Job item ▸ Examine the material below. Gather every line in which the string "logic" appears.

Input data ▸
________________________

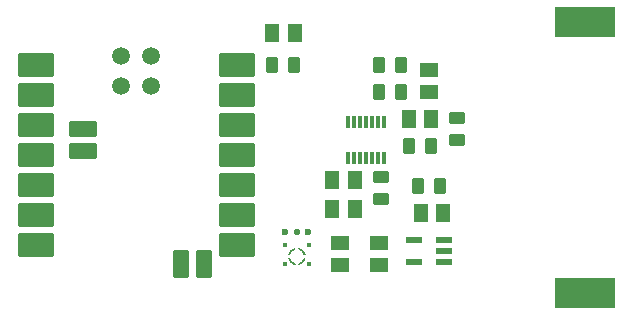
<source format=gbr>
%TF.GenerationSoftware,Altium Limited,Altium Designer,25.3.3 (18)*%
G04 Layer_Color=8421504*
%FSLAX45Y45*%
%MOMM*%
%TF.SameCoordinates,1FB2B9E7-3E12-4CFE-8A3D-C156B5A0EB04*%
%TF.FilePolarity,Positive*%
%TF.FileFunction,Paste,Top*%
%TF.Part,Single*%
G01*
G75*
%TA.AperFunction,SMDPad,CuDef*%
G04:AMPARAMS|DCode=11|XSize=3mm|YSize=2mm|CornerRadius=0.03mm|HoleSize=0mm|Usage=FLASHONLY|Rotation=0.000|XOffset=0mm|YOffset=0mm|HoleType=Round|Shape=RoundedRectangle|*
%AMROUNDEDRECTD11*
21,1,3.00000,1.94000,0,0,0.0*
21,1,2.94000,2.00000,0,0,0.0*
1,1,0.06000,1.47000,-0.97000*
1,1,0.06000,-1.47000,-0.97000*
1,1,0.06000,-1.47000,0.97000*
1,1,0.06000,1.47000,0.97000*
%
%ADD11ROUNDEDRECTD11*%
G04:AMPARAMS|DCode=12|XSize=2.3mm|YSize=1.3mm|CornerRadius=0.026mm|HoleSize=0mm|Usage=FLASHONLY|Rotation=0.000|XOffset=0mm|YOffset=0mm|HoleType=Round|Shape=RoundedRectangle|*
%AMROUNDEDRECTD12*
21,1,2.30000,1.24800,0,0,0.0*
21,1,2.24800,1.30000,0,0,0.0*
1,1,0.05200,1.12400,-0.62400*
1,1,0.05200,-1.12400,-0.62400*
1,1,0.05200,-1.12400,0.62400*
1,1,0.05200,1.12400,0.62400*
%
%ADD12ROUNDEDRECTD12*%
G04:AMPARAMS|DCode=13|XSize=1.3mm|YSize=2.3mm|CornerRadius=0.026mm|HoleSize=0mm|Usage=FLASHONLY|Rotation=0.000|XOffset=0mm|YOffset=0mm|HoleType=Round|Shape=RoundedRectangle|*
%AMROUNDEDRECTD13*
21,1,1.30000,2.24800,0,0,0.0*
21,1,1.24800,2.30000,0,0,0.0*
1,1,0.05200,0.62400,-1.12400*
1,1,0.05200,-0.62400,-1.12400*
1,1,0.05200,-0.62400,1.12400*
1,1,0.05200,0.62400,1.12400*
%
%ADD13ROUNDEDRECTD13*%
%ADD14C,1.50000*%
G04:AMPARAMS|DCode=15|XSize=1mm|YSize=1.42mm|CornerRadius=0.125mm|HoleSize=0mm|Usage=FLASHONLY|Rotation=180.000|XOffset=0mm|YOffset=0mm|HoleType=Round|Shape=RoundedRectangle|*
%AMROUNDEDRECTD15*
21,1,1.00000,1.17000,0,0,180.0*
21,1,0.75000,1.42000,0,0,180.0*
1,1,0.25000,-0.37500,0.58500*
1,1,0.25000,0.37500,0.58500*
1,1,0.25000,0.37500,-0.58500*
1,1,0.25000,-0.37500,-0.58500*
%
%ADD15ROUNDEDRECTD15*%
G04:AMPARAMS|DCode=16|XSize=1mm|YSize=1.42mm|CornerRadius=0.125mm|HoleSize=0mm|Usage=FLASHONLY|Rotation=270.000|XOffset=0mm|YOffset=0mm|HoleType=Round|Shape=RoundedRectangle|*
%AMROUNDEDRECTD16*
21,1,1.00000,1.17000,0,0,270.0*
21,1,0.75000,1.42000,0,0,270.0*
1,1,0.25000,-0.58500,-0.37500*
1,1,0.25000,-0.58500,0.37500*
1,1,0.25000,0.58500,0.37500*
1,1,0.25000,0.58500,-0.37500*
%
%ADD16ROUNDEDRECTD16*%
%ADD17R,1.32080X0.55880*%
%ADD19C,0.60000*%
%ADD22R,1.50000X1.30000*%
%ADD23R,0.30000X1.07500*%
%ADD24R,1.30000X1.50000*%
%ADD26R,5.10000X2.50000*%
%TA.AperFunction,NonConductor*%
%ADD32C,0.20000*%
%TA.AperFunction,SMDPad,CuDef*%
%ADD54C,0.55000*%
%ADD55C,0.41000*%
D11*
X382800Y2235200D02*
D03*
Y1981200D02*
D03*
Y1727200D02*
D03*
Y1473200D02*
D03*
Y1219200D02*
D03*
Y965200D02*
D03*
Y711200D02*
D03*
X2082800D02*
D03*
Y965200D02*
D03*
Y1219200D02*
D03*
Y1473200D02*
D03*
Y1727200D02*
D03*
Y1981200D02*
D03*
Y2235200D02*
D03*
D12*
X782800Y1503200D02*
D03*
Y1693200D02*
D03*
D13*
X1612800Y548200D02*
D03*
X1802800D02*
D03*
D14*
X1105800Y2058200D02*
D03*
Y2312200D02*
D03*
X1359800Y2058200D02*
D03*
Y2312200D02*
D03*
D15*
X3725700Y1549400D02*
D03*
X3538700D02*
D03*
X3284700Y2006600D02*
D03*
X3471700D02*
D03*
X3284700Y2235200D02*
D03*
X3471700D02*
D03*
X2570000D02*
D03*
X2383000D02*
D03*
X3614900Y1206500D02*
D03*
X3801900D02*
D03*
D16*
X3949700Y1782600D02*
D03*
Y1595600D02*
D03*
X3302000Y1287300D02*
D03*
Y1100300D02*
D03*
D17*
X3837940Y566420D02*
D03*
Y660400D02*
D03*
Y754380D02*
D03*
X3578860D02*
D03*
Y566420D02*
D03*
D19*
X2494300Y820800D02*
D03*
X2687300D02*
D03*
D22*
X2959100Y730000D02*
D03*
Y540000D02*
D03*
X3708400Y2190500D02*
D03*
Y2000500D02*
D03*
X3289300Y730000D02*
D03*
Y540000D02*
D03*
D23*
X3025000Y1446400D02*
D03*
X3075000D02*
D03*
X3125000D02*
D03*
X3175000D02*
D03*
X3225000D02*
D03*
X3275000D02*
D03*
X3325000D02*
D03*
Y1754000D02*
D03*
X3275000D02*
D03*
X3225000D02*
D03*
X3175000D02*
D03*
X3125000D02*
D03*
X3075000D02*
D03*
X3025000D02*
D03*
D24*
X2571500Y2501900D02*
D03*
X2381500D02*
D03*
X2889500Y1257300D02*
D03*
X3079500D02*
D03*
Y1016000D02*
D03*
X2889500D02*
D03*
X3537200Y1778000D02*
D03*
X3727200D02*
D03*
X3828800Y977900D02*
D03*
X3638800D02*
D03*
D26*
X5029200Y304800D02*
D03*
Y2594800D02*
D03*
D32*
X2525779Y593378D02*
G03*
X2573378Y545779I65021J17422D01*
G01*
X2655821Y628222D02*
G03*
X2608222Y675821I-65021J-17422D01*
G01*
Y545779D02*
G03*
X2655821Y593378I-17422J65021D01*
G01*
X2573378Y675821D02*
G03*
X2525779Y628222I17422J-65021D01*
G01*
D54*
X2590800Y820800D02*
D03*
D55*
X2489300Y710800D02*
D03*
Y546800D02*
D03*
X2692300D02*
D03*
Y710800D02*
D03*
%TF.MD5,f774435c5798818cc422cea444f30d20*%
M02*

</source>
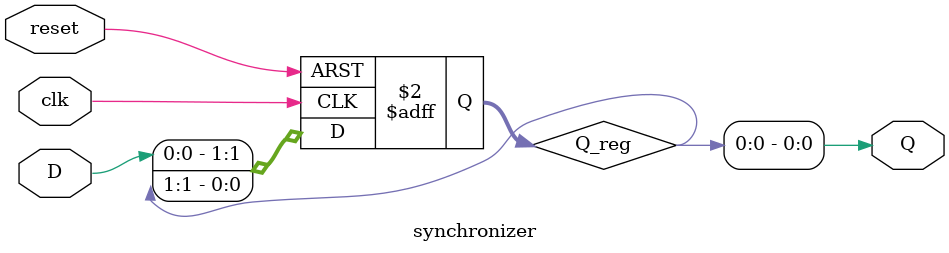
<source format=sv>
`timescale 1ns / 1ps


module synchronizer
#(parameter STAGES = 2)//number of FFs
    (
        input clk, reset,
        input D,
        output Q
    );
    
    reg [STAGES - 1: 0] Q_reg;//there is no next state logic
    always @(posedge clk, posedge reset)
    begin
        if(reset)
            Q_reg <= 'b0;
        else
            Q_reg <= {D, Q_reg[STAGES - 1: 1]};//right shift register basically
    end
    
    assign Q = Q_reg[0];//the LSB of the shift register (the one with D shifted in), as such, stage 0 or thee first FF will be the output
endmodule

</source>
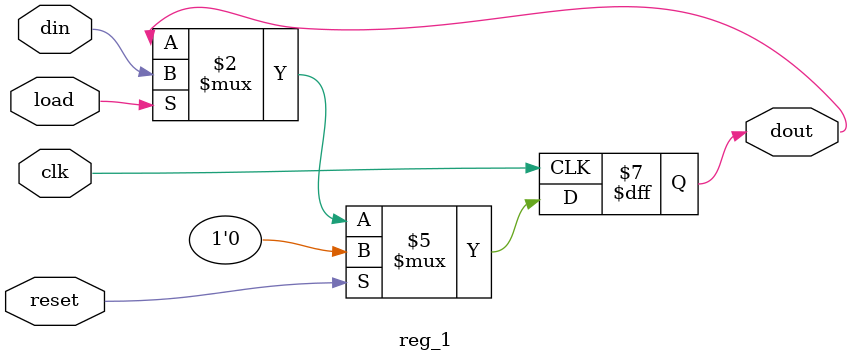
<source format=sv>
module reg_1 (
	input  logic clk, reset, load,
	input  logic din,
	output logic dout);

	// reset or load since single variable register has shift the same as parallel output
	always_ff @ (posedge clk)
	begin
		if (reset)
			dout <= 1'h0;
		else if (load)
			dout <= din;
	end

endmodule

</source>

________________________

Exercise result ▸
    reg [STAGES - 1: 0] Q_reg;//there is no next state logic
	input  logic clk, reset, load,
	input  logic din,
	output logic dout);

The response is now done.